| Texto selecionado |
_ _ _ _

Assim como está se sentindo aparentemente entediada, logo em seguida volta

estar animada, passando de um estado de espírito para outro como se estivesse

realizando um esforço para se preservar e proteger a saúde da filha, retomando os

preceitos da tradição guarani de evitar emoções fortes. É visível a inconstância entre os

sentimentos que experimenta.

Em sua juventude, pelos meios disponíveis, observo que, numa estratégia

própria, vai procurando saber de outras mulheres, possivelmente como uma forma de

acalmar dois coraçõezinhos assustados e aplacar o medo. E assim, no auto-isolamento

que se impôs ao não querer acompanhar os parentes aos passeios e visitas, vai, num

movimento oposto, interagindo, adicionando um grande rol de novos contatos no

Facebook, formando uma grande roda de conversa virtual, criando grupos de amigos

facebookianos: Amigos para sempre, Eu te amo sempre e Amigos dos Amigos. Um

intenso processo de alteridade!

_ _ _ _

| Problema proposto |
Por favor, atualize o texto selecionado, trocando "inconstância" por "oscilação", e reproduza o trecho que começa nas palavras que contêm "realizando um esforço" e termina logo após "sentimentos que experimenta.". O material que vem depois é independente do texto selecionado.

[Entradas de dados extraídas]
_ _ _ _

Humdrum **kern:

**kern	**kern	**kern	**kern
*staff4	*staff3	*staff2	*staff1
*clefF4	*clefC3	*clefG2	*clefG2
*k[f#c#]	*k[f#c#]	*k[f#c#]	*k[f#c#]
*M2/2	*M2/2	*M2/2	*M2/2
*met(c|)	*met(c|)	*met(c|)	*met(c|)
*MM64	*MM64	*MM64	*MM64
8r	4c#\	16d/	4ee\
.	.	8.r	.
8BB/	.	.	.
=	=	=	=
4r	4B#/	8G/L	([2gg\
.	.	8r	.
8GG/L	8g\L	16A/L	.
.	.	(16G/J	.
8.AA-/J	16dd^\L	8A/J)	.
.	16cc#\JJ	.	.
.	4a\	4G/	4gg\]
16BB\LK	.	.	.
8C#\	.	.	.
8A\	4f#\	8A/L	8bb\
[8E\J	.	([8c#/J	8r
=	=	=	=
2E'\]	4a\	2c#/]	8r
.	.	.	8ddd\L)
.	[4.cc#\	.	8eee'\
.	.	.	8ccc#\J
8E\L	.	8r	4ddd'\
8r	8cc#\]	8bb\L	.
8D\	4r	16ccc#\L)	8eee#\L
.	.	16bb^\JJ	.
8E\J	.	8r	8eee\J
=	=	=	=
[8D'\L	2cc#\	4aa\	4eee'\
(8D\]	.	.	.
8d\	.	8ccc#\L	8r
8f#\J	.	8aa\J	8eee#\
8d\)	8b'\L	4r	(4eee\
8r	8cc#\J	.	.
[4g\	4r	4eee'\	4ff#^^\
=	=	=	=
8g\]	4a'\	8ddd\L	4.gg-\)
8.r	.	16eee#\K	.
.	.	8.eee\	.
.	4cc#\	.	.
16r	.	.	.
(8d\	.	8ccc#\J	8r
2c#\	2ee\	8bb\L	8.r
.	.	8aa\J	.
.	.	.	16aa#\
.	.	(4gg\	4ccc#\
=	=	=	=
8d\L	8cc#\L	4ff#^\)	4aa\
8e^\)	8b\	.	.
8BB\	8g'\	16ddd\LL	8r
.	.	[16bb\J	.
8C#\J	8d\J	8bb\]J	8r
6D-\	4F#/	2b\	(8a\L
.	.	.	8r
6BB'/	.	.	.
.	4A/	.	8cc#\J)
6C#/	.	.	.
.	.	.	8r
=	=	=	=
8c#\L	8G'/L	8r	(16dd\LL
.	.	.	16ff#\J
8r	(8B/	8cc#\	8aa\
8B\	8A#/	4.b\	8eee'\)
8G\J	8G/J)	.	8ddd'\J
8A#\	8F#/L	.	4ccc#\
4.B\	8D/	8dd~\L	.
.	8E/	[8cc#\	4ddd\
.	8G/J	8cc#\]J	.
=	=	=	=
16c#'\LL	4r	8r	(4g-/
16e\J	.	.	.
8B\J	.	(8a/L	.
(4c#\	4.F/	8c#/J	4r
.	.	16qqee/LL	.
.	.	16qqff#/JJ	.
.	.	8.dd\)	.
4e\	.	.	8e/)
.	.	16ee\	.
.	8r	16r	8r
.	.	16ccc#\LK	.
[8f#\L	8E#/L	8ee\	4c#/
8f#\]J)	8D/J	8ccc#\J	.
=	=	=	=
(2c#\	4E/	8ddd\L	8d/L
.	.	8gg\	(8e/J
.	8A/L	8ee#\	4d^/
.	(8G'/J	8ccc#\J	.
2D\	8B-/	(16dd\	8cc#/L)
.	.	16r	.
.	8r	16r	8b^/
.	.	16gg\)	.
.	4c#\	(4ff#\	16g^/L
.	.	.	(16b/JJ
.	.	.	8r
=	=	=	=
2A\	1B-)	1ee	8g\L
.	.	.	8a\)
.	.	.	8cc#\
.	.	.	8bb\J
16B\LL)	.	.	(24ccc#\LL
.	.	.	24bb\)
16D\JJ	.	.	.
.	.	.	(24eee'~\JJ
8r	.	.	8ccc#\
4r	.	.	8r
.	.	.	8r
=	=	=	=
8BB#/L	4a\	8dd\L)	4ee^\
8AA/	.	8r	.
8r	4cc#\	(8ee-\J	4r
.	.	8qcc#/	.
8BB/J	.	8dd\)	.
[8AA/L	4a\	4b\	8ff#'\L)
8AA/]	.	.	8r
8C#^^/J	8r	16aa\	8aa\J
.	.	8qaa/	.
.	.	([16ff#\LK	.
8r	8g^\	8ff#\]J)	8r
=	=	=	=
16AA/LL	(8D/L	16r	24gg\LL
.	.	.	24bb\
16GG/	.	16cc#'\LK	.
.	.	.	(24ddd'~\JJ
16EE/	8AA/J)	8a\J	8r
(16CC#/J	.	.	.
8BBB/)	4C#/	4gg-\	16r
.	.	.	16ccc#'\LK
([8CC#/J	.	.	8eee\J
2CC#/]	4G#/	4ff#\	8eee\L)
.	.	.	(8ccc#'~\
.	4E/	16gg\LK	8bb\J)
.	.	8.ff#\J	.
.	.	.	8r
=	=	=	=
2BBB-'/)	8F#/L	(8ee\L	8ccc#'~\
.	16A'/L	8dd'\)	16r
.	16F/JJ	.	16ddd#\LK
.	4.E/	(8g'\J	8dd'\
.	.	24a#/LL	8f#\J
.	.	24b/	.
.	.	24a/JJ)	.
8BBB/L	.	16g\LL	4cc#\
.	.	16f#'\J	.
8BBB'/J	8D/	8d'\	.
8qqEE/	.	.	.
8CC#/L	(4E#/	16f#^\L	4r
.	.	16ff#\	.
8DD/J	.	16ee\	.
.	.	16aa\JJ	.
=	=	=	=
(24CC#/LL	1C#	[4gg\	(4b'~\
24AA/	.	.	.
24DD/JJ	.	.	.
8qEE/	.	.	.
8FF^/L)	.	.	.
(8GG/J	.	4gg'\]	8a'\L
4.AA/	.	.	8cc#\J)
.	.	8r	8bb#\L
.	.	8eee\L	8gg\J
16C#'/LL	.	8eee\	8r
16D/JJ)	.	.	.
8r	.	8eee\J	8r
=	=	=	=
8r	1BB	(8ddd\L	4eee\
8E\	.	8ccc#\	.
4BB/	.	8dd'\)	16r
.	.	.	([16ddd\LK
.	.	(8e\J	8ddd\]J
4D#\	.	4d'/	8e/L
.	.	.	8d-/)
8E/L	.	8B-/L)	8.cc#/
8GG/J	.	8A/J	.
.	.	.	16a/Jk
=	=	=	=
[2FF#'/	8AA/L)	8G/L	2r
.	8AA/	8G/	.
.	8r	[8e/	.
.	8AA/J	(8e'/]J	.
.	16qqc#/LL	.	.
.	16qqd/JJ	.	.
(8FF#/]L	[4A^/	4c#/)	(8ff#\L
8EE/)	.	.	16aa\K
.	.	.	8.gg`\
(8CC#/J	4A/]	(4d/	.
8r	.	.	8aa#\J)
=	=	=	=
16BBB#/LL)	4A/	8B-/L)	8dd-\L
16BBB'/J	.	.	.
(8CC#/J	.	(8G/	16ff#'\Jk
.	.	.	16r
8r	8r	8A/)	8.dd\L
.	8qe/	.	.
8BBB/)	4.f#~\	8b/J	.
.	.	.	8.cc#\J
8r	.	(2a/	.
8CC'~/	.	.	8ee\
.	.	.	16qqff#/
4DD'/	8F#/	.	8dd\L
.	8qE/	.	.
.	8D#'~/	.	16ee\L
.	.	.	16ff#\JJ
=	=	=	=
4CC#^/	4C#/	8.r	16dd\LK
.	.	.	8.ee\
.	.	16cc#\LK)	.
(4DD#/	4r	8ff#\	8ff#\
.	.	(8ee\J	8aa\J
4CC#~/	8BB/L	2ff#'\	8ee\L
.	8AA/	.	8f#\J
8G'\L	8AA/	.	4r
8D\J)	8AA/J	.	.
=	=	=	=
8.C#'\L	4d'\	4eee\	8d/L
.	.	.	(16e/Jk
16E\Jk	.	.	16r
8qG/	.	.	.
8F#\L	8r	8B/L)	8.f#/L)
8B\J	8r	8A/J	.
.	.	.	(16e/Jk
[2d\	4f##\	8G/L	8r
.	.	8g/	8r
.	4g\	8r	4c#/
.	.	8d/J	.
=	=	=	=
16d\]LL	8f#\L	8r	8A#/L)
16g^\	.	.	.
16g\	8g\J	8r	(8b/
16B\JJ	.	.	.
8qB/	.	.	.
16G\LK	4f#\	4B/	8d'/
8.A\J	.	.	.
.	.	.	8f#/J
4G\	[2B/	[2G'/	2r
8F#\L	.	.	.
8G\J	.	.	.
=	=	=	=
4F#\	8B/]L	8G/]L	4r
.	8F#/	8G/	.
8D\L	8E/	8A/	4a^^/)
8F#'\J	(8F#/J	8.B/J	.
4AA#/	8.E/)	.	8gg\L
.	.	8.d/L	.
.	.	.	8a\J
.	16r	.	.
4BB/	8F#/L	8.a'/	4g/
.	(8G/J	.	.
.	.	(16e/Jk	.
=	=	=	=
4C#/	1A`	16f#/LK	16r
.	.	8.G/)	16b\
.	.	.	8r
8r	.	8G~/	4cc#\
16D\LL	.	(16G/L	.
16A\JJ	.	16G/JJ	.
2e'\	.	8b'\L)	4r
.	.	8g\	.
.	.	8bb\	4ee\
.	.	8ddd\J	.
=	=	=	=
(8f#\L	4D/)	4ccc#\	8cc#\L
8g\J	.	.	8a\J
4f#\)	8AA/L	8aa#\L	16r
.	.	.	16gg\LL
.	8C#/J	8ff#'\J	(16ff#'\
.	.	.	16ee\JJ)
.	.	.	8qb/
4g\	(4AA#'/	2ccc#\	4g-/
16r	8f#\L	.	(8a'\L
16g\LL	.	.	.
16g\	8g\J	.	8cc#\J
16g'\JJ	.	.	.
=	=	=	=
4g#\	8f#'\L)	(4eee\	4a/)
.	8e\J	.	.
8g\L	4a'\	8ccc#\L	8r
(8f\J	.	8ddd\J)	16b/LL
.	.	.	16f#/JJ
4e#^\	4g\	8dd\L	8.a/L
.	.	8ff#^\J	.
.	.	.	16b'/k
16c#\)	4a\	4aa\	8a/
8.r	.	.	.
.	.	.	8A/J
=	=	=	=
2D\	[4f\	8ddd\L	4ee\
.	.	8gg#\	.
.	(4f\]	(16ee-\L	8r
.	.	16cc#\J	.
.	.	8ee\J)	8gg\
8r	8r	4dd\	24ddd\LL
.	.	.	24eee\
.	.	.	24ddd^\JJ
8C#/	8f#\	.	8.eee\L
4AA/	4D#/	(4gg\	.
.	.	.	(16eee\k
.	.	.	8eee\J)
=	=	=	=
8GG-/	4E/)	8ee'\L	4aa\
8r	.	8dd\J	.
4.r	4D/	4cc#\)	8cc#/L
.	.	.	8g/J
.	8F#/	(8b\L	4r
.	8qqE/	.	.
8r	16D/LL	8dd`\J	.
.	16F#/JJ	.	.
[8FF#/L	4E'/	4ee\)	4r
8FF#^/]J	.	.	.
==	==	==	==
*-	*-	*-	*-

_ _ _ _

| Tarefa concluída |
realizando um esforço para se preservar e proteger a saúde da filha, retomando os

preceitos da tradição guarani de evitar emoções fortes. É visível a oscilação entre os

sentimentos que experimenta.